The biggest category of investment between April and June 2013 was asset finance of utility‐scale projects such as wind farms and solar parks. This was $31.9bn, up 39% on the first quarter but down 21% year‐on‐year. Among the projects financed were MidAmerican Renewables’ 681MW Solar Star photovoltaic project in California, at $2.5bn, and EDF’s Blackspring Ridge wind farm phase one, at 299MW and $588m, in Alberta, Canada.

Investment in small‐scale PV projects of less than 1MW continued to be another busy area of activity, accounting for $17bn of outlays in the second quarter, in line with Q1, but down 15% yearon‐year, largely because of reductions in the cost of PV panels.

Public markets investment in clean energy companies totalled $3.8bn in Q2, up from $1.4bn in Q1 and the highest quarterly figure for two years. The biggest deal was a $1.4bn initial public offering by New Zealand‐based geothermal developer Mighty River Power, followed by a $660m convertible issue by US electric car maker Tesla Motors. Tesla also raised $360m via an issue of ordinary shares.

During the second quarter, clean energy shares rose nearly 14%. The WilderHill New Energy Global Innovation Index, or NEX, which tracks the performance of 98 clean energy stocks worldwide, was at 151.32 on Tuesday this week, up from a nine‐year low of 102.20 reached in July last year.

The final major category of investment in clean energy – funding of unquoted companies by venture capital and private equity players – had a subdued Q2, its total of $1.3bn being down 48% from a relatively strong first quarter and also 20% lower than in the second quarter of 2012. The largest VC/PE transactions of April‐to‐June were a $130m expansion capital round by US fuel cell company Bloom Energy Corporation and an $84m bridge‐funding round by Irish wind specialist Gaelectric Developments.

Breaking the data down by country, China was the largest investor in clean energy in Q2 at $13.8bn, followed by the US at $9.5bn, Japan, down 5% at $7.6bn, South Africa at $2.8bn, and Australia, up nearly sixfold at $2.3bn. Among European countries, Germany led the way with $1.9bn, but this was down from $6.3bn in Q1. The UK was second with $1.7bn, down from $2.8bn, with France at $1.2bn, up from $919m, and Italy, also at $1.2bn, down from $1.3bn.

Today, for the first time, Bloomberg New Energy Finance is extending its annual coverage for investment in clean energy to include asset finance of energy smart technologies. This amounted to $14.2bn in 2012, taking the research compa y’s overall figure for investment in clean energy last year to $281.1bn, compared to 2011’s record $317.2bn.

Nicole Aspinall, lead analyst on Bloomberg New Energy Finance’s statistics team, commented: “We have revised our methodology for clean energy investment to include digital energy and energy storage infrastructure projects, which are increasingly seen as integral to the future.

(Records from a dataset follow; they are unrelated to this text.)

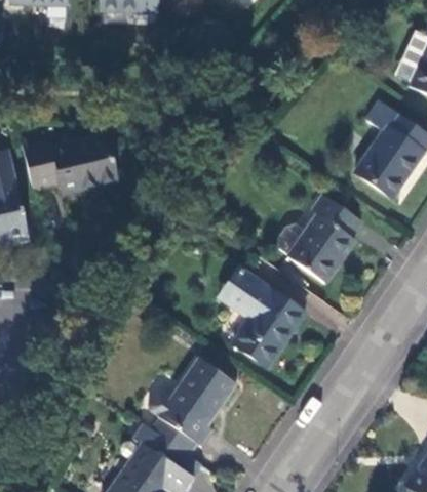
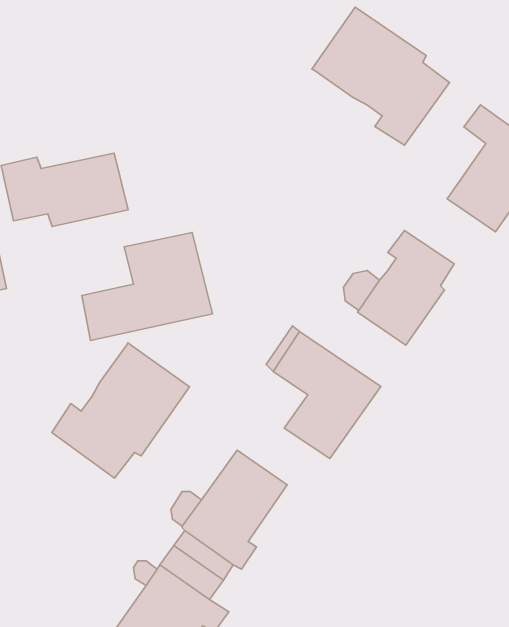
building: none -> [312,7,449,145]
building: none -> [82,232,213,340]
building: none -> [52,343,190,478]

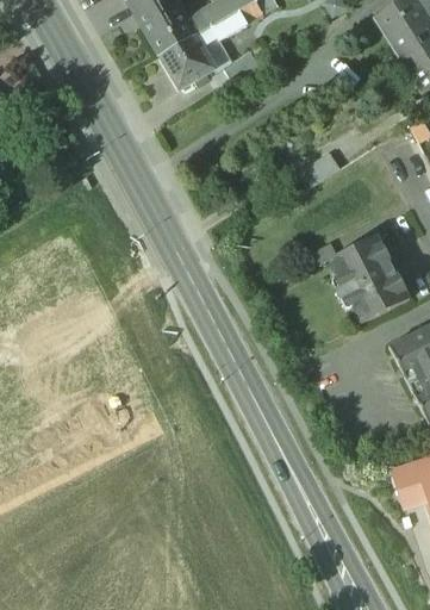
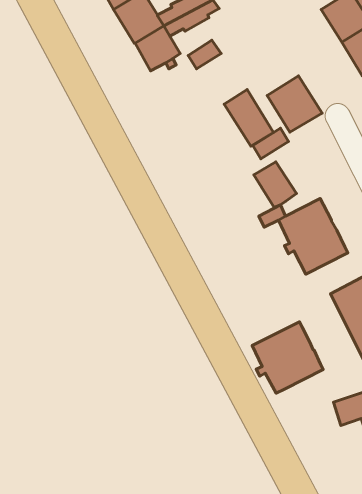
building: none -> [267,76,322,132]
building: none -> [224,89,273,146]
building: none -> [254,162,296,208]
building: none -> [252,322,323,393]

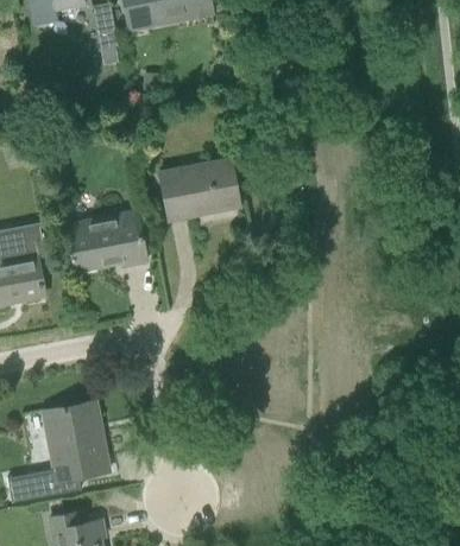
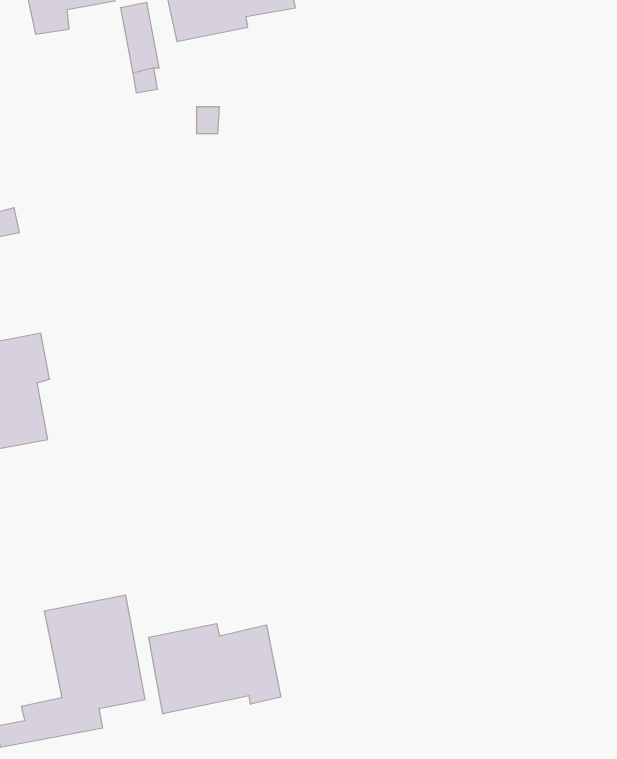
building: [160,160,240,220] -> none
building: [68,211,146,272] -> none
building: none -> [149,624,281,714]

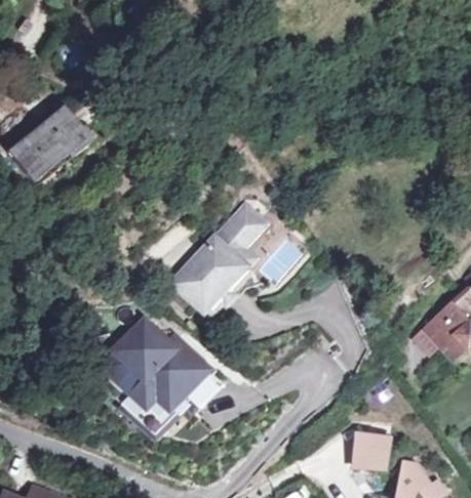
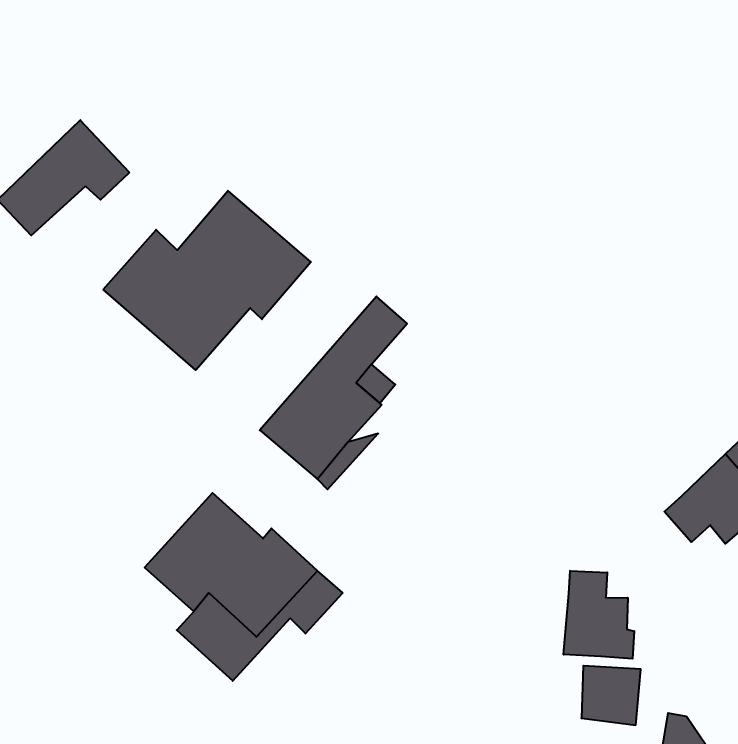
building: none -> [103,191,311,370]
building: none -> [564,571,634,659]

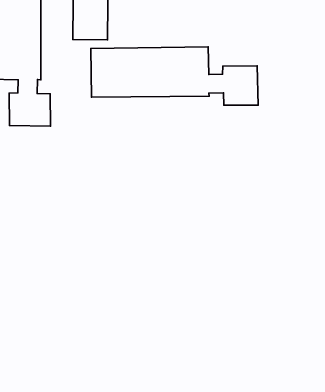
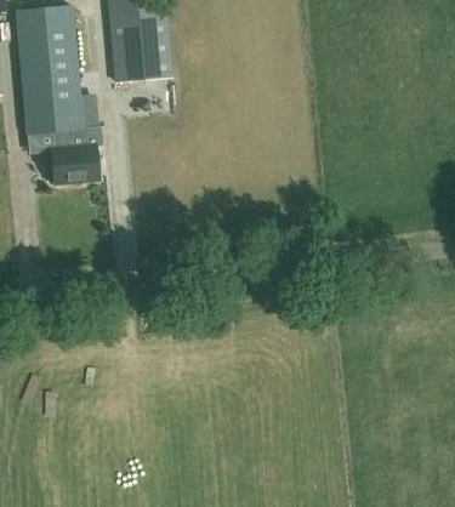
building: [91,47,258,105] -> none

These include storage technologies such as batteries, flywheels and compressed air energy storage, and smart grid applications such as smart metering and distribution automation.”

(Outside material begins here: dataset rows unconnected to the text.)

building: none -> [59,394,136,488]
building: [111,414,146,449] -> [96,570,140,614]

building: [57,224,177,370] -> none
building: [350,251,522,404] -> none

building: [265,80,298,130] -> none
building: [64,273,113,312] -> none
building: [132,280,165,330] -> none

Other new figures published today by Bloomberg New Energy Finance show that of the $148.5bn invested in asset finance of renewable power and fuels in 2012, over two thirds – or $102.7bn – came from local sources in the country concerned, while $40.3bn was deployed across borders. The proportion of cross border investment from developed to developing countries reached a new peak in 2012, at 27%, with $10.8bn deployed ‐ compared to 17% in 2011 with a revised ‘North‐South’ figure of $9.8bn. In 2013 so far, asset finance is continuing to show an approximate 70:30 split between domestic and cross‐border investment.